Stainless Steel & Corrosion Resistance — What You Need to Know

Benchmark stainless steel barrel barrels match
Most modern match rifle barrels are stainless steel alloy. These are from Benchmark Barrels.

Though some grades of stainless are more corrosion-resistent, ALL varieties of stainless steel can rust if they are not handled and stored properly.

Some folks feel that they don’t have to worry about rust and corrosion on stainless steel barrels, actions, and other components. That’s not really true. “Stainless” is a bit of a misnomer. First, there are different types of stainless steel alloys, with different degrees of rust resistance. 300 series stainless is more corrosion resistant than the 416 stainless commonly used in barrels. The composition (by percentage weight) of 416 stainless is 0.15% carbon, 12-14% chromium and the rest iron. 416 stainless steel lacks the roughly 10% nickel content that makes the 300 series more corrosion resistant in atmospheric conditions. But because 416 handles pressure better and is easier to machine (than 300 series steel), 416 stainless remains the better choice for barrels.

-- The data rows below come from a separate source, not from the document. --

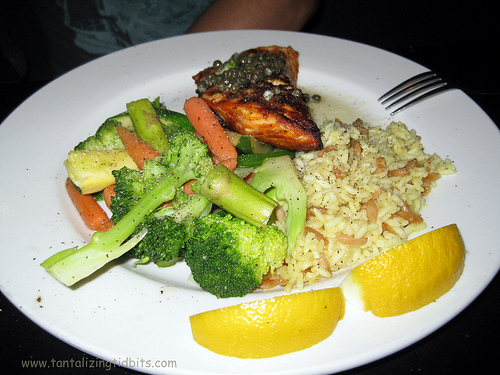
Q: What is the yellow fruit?
A: Lemons.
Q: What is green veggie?
A: Broccoli.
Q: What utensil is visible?
A: Fork.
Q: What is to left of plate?
A: Veggies.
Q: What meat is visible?
A: Chicken.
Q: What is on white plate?
A: Food.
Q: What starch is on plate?
A: Rice.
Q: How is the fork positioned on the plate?
A: Tines on edge of plate.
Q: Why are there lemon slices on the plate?
A: Flavoring.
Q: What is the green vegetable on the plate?
A: Broccoli.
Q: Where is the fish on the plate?
A: Beside the vegetables.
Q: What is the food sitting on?
A: White plate.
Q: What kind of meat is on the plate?
A: Fish.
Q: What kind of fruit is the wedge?
A: Lemon.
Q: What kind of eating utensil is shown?
A: Fork.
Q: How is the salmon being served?
A: Grilled.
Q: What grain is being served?
A: Rice.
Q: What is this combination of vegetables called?
A: Medley.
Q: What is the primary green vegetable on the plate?
A: Broccoli.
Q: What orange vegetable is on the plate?
A: Carrots.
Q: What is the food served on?
A: Plate.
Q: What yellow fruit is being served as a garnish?
A: Lemon.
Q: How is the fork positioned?
A: Face down on the plate.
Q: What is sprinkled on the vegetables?
A: Pepper.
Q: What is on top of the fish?
A: Pesto.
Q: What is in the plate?
A: Rice.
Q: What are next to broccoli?
A: Carrots.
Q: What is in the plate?
A: Lemon.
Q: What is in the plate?
A: Rice.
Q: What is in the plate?
A: Salmon.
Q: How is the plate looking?
A: Circular.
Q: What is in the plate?
A: Lemon pieces.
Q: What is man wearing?
A: Shirt.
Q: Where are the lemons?
A: On the plate.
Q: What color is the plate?
A: White.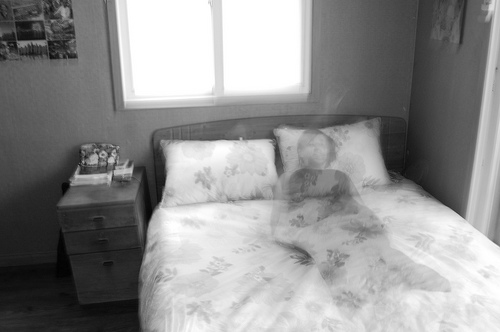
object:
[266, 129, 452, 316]
figure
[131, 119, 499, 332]
bed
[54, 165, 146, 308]
nightstand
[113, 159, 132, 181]
items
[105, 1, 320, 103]
window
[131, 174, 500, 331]
sheets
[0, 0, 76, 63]
pictures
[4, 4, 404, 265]
wall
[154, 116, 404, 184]
headboard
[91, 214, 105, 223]
pulls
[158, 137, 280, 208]
left pillow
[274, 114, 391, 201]
right pillow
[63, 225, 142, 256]
drawers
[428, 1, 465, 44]
artwork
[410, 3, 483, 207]
wall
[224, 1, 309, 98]
right pane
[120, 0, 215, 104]
left pane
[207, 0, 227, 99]
divider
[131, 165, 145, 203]
edge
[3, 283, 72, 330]
floor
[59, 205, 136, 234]
drawer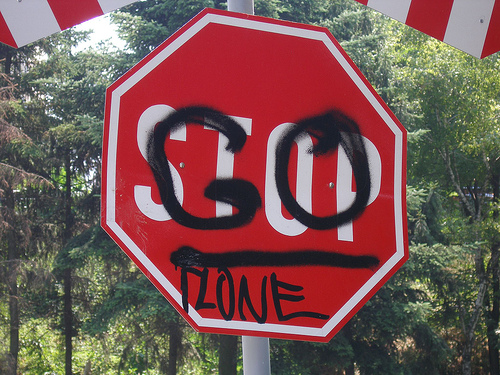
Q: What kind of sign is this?
A: A stop sign.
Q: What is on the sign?
A: Graffiti.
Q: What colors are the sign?
A: Red and white.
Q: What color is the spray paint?
A: Black.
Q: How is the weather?
A: Sunny.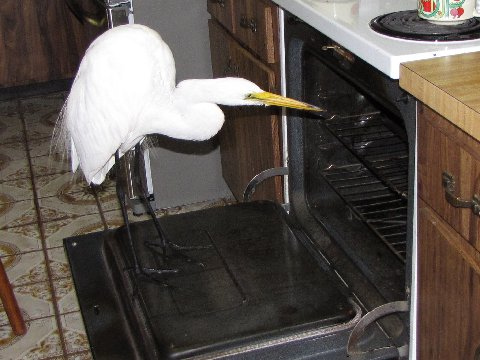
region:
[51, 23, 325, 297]
big white bird standing on open oven door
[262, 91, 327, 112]
beak of the big white bird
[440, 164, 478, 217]
drawer handle to the right of the bird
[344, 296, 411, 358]
foreground hinge of oven door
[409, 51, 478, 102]
top of countertop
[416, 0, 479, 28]
container sitting on a burner on stove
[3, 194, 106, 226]
floor behind the bird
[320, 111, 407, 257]
racks in the open oven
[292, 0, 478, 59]
top of the stove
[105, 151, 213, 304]
legs and feet of the white bird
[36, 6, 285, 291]
Flamingo is in the house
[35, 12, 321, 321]
The bird has black legs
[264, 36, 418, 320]
The inside of this stove is black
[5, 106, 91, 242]
A pattern on the floor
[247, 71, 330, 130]
Yellow is the color of the beak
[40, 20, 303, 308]
Bird is standing on the oven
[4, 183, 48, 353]
A stool in the corner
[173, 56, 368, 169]
The bird is looking in the oven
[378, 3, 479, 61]
Food is cooking on the stove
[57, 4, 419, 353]
The stove is open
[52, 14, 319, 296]
white crane is standing on oven door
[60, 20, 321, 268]
white crane has orange beak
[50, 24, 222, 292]
white crane has black legs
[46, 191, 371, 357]
oven door is open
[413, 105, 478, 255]
brown wooden drawer has brown handle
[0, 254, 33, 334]
brown chair leg is on patterned floor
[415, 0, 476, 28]
white mug with various colors is on stove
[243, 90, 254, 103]
white crane has right eye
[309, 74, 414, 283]
black oven has two racks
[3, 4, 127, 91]
brown paneling is on wall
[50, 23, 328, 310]
Crane looking in oven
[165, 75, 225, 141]
neck is curved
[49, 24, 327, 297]
crane is white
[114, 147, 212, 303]
crane with two black legs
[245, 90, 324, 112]
beak is yellow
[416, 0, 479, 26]
ceramic dish on oven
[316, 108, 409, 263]
two metal racks in oven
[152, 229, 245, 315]
oven door has burnt glass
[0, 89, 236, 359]
old brown tiles on floor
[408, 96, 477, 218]
kitchen draw with handle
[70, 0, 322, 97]
two kitchen draws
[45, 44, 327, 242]
a white pelicon with a yellow beak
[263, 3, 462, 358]
a oven with the oven door open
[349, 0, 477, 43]
a cup on a round on the stove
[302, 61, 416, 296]
two racks in the oven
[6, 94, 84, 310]
nanolum covering the kitchen floor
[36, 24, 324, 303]
a pelicon with black legs and feet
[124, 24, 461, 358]
a black oven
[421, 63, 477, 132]
a brown countertop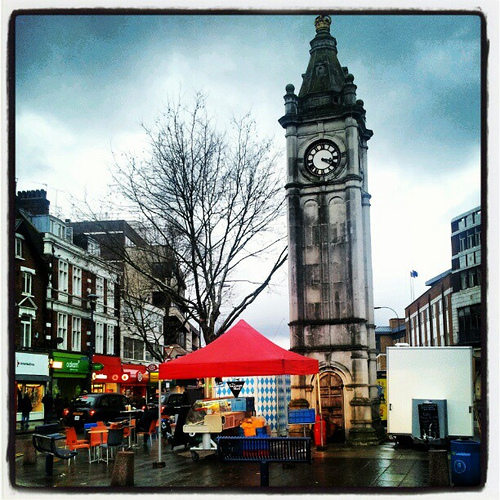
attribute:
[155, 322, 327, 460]
tent — red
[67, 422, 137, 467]
seats — orange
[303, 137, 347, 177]
clock — black, white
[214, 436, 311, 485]
bench — metallic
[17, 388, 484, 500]
pavement — wet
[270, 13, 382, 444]
tower — tall, large, gray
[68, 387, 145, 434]
car — black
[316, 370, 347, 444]
door — arched, brown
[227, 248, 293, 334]
branch — leafless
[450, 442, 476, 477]
bin — white, blue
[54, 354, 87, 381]
sign — green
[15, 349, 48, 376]
sign — white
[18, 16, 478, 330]
sky — cloudy, blue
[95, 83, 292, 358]
tree — leafless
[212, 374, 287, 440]
wall — blue, white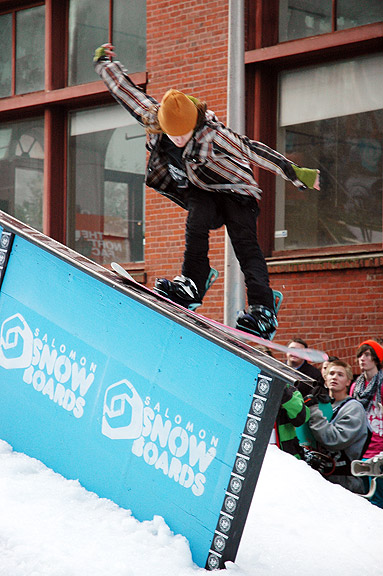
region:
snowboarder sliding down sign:
[135, 75, 262, 325]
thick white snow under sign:
[4, 391, 348, 569]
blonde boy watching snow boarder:
[317, 350, 356, 479]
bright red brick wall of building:
[136, 149, 371, 378]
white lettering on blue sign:
[108, 374, 216, 502]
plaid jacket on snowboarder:
[98, 55, 268, 190]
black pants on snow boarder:
[187, 202, 267, 311]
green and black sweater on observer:
[270, 388, 296, 447]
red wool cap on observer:
[363, 341, 382, 359]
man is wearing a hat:
[158, 88, 196, 135]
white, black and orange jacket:
[100, 60, 308, 208]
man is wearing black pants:
[171, 186, 274, 308]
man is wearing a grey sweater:
[309, 398, 365, 464]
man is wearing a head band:
[356, 339, 382, 363]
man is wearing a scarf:
[354, 372, 380, 408]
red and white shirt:
[348, 380, 380, 451]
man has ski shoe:
[235, 286, 283, 339]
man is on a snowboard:
[109, 255, 328, 369]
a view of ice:
[76, 511, 133, 553]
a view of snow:
[273, 519, 330, 569]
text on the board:
[115, 383, 234, 512]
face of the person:
[292, 347, 352, 395]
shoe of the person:
[138, 257, 257, 317]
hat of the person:
[349, 333, 381, 360]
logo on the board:
[89, 373, 184, 467]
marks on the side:
[197, 535, 240, 572]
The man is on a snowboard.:
[75, 43, 326, 372]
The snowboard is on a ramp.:
[1, 208, 329, 566]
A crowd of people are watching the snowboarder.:
[273, 335, 378, 509]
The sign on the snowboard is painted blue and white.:
[3, 236, 257, 567]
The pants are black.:
[172, 187, 282, 314]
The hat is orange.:
[151, 86, 200, 136]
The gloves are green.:
[91, 45, 116, 63]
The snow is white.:
[0, 446, 381, 575]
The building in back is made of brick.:
[1, 95, 381, 349]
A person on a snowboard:
[83, 30, 353, 381]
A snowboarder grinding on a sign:
[0, 12, 293, 571]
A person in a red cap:
[345, 332, 382, 462]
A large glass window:
[241, 29, 381, 266]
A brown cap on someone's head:
[148, 87, 202, 151]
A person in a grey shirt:
[305, 360, 370, 492]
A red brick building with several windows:
[2, 0, 382, 394]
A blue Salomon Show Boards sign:
[0, 214, 289, 574]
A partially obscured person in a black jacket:
[282, 336, 324, 388]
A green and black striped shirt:
[271, 374, 312, 462]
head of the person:
[121, 71, 225, 166]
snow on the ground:
[287, 507, 356, 552]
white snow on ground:
[254, 507, 332, 564]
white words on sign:
[103, 392, 237, 489]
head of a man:
[304, 348, 363, 399]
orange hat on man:
[141, 88, 208, 149]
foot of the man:
[221, 258, 306, 350]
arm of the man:
[238, 132, 311, 193]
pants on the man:
[139, 205, 286, 305]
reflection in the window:
[292, 110, 378, 217]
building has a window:
[66, 98, 143, 259]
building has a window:
[277, 55, 382, 248]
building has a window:
[277, 1, 335, 39]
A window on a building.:
[59, 102, 145, 267]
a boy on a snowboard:
[92, 41, 321, 335]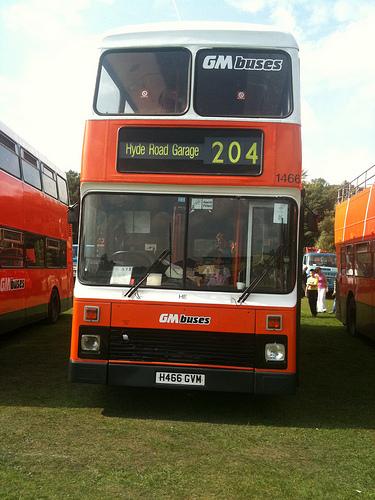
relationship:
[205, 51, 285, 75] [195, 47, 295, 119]
gm buses on right window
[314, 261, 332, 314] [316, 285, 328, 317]
woman wearing skirt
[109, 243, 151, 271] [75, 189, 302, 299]
steering wheel behind windshield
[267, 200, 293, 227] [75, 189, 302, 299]
paper on windshield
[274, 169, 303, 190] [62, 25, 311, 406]
1466 on bus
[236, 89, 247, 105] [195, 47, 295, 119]
sticker on right window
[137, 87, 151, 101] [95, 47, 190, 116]
sticker on left window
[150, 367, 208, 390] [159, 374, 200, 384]
license plate says h466 gvm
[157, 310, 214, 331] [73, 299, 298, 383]
gm buses on bus front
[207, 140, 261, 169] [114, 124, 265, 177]
204 on display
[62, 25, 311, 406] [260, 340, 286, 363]
bus has headlight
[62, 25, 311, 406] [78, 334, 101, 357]
bus has headlight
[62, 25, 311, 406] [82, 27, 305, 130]
bus has second level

stainless steel barrel Techshooter

Though some grades of stainless are more corrosion-resistent, ALL varieties of stainless steel can rust if they are not handled and stored properly. Forum reader Kells81 observed: “Wanna see some rusted stainless? Go to the big “C” brand store in Ft. Worth. Every stainless gun they have on the used gun rack is rusted.” Tom Easly of TRE Custom explains: “Sweat is very corrosive. Sweat and blood will rust many stainless steels. I hate to handle my guns or drip on them when I sweat. It really helps to just wipe them good with a wet rag, dry and wipe on a light coating of gun oil. I think most stainless barrels are made from type 416 stainless, and it is generally pretty corrosion resistant, but not when exposed to sweat, blood, or chlorates (corrosive priming), and some other electrolytes.”

Forum member Jacob, who is studying materials science at LSU, provides this technical information: “The basic resistance of stainless steel occurs because of its ability to form a protective coating on the metal surface. This coating is a ‘passive’ film which resists further ‘oxidation’ or rusting. The formation of this film is instantaneous in an oxidizing atmosphere such as air, water, or other fluids that contain oxygen. Once the layer has formed, we say that the metal has become ‘passivated’ and the oxidation or ‘rusting’ rate will slow down to less than 0.002″ per year (0.05 mm per year).

Unlike aluminum or silver, this passive film is invisible in stainless steel. It’s created when oxygen combines with the chrome in the stainless to form chrome oxide which is more commonly called ‘ceramic’. This protective oxide or ceramic coating is common to most corrosion resistant materials.

Halogen salts, especially chlorides, easily penetrate this passive film and will allow corrosive attack to occur. The halogens are easy to recognize because they end in the letters ‘ine’. Listed in order of their activity they are: fluorine, chlorine, bromine, iodine, astatine.

These are the same chemicals that will penetrate Teflon and cause trouble with Teflon coated or encapsulated o-rings and/ or similar coated materials. Chlorides are one of the most common elements in nature and if that isn’t bad enough, they’re also soluble, active ions. These provide the basis for electrolytes. The presence of electrolytic solutions can accelerate corrosion or chemical attack.”

CONCLUSION: Stainless steel barrels and components won’t rust nearly as fast as blued steel, but you still have to take precautions — particularly removing sweat and corrosive salts from the barrel. Also, don’t let moisture build up inside or outside of the barrel. We recommend wiping your barrels and actions with Eezox, or Corrosion-X after each use. These are both extremely effective rust-fighters that go on thin, without leaving a greasy residue. (Eezox leaves a clear finish, while Corrosion-X has a slightly waxy finish.) Also store your guns in Bore-Store bags when the guns go in the safe. Bore-Stores wick away moisture, and the synthetic fleece inner surface is treated with rust-fighting chemicals. Bore-Stores also protect your guns against dings and scratches.